→ Directions:
Print the text of every row below word for word, leaving out the pictures.

→ Saved data entries:

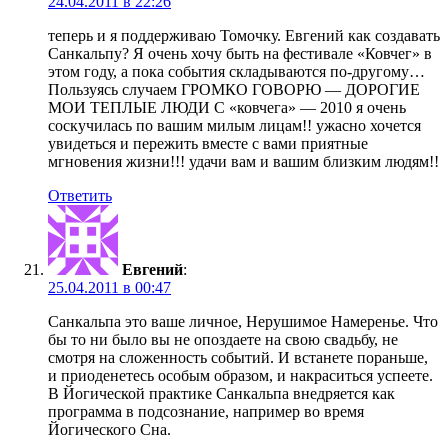
24.04.2011 в 22:26
теперь и я поддерживаю Томочку. Евгений как создавать
Санкальпу? Я очень хочу быть на фестивале «Ковчег» в
этом году, а пока события складываются по-другому…
Пользуясь случаем ГРОМКО ГОВОРЮ — ДОРОГИЕ
МОИ ТЕПЛЫЕ ЛЮДИ С «ковчега» — 2010 я очень
соскучилась по вашим милым лицам!! ужасно хочется
увидеться и пережить вместе с вами приятные
мгновения жизни!!! удачи вам и вашим близким людям!!
Ответить
Евгений
:
25.04.2011 в 00:47
Санкальпа это ваше личное, Нерушимое Намеренье. Что
бы то ни было вы не опоздаете на свою свадьбу, не
смотря на сложенность событий. И встанете пораньше,
и приоденетесь особым образом, и накраситься успеете.
В Йогической практике Санкальпа внедряется как
программа в подсознание, например во время
Йогического Сна.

→ Task solution:
24.04.2011 в 22:26
теперь и я поддерживаю Томочку. Евгений как создавать
Санкальпу? Я очень хочу быть на фестивале «Ковчег» в
этом году, а пока события складываются по-другому…
Пользуясь случаем ГРОМКО ГОВОРЮ — ДОРОГИЕ
МОИ ТЕПЛЫЕ ЛЮДИ С «ковчега» — 2010 я очень
соскучилась по вашим милым лицам!! ужасно хочется
увидеться и пережить вместе с вами приятные
мгновения жизни!!! удачи вам и вашим близким людям!!
Ответить
Евгений
:
25.04.2011 в 00:47
Санкальпа это ваше личное, Нерушимое Намеренье. Что
бы то ни было вы не опоздаете на свою свадьбу, не
смотря на сложенность событий. И встанете пораньше,
и приоденетесь особым образом, и накраситься успеете.
В Йогической практике Санкальпа внедряется как
программа в подсознание, например во время
Йогического Сна.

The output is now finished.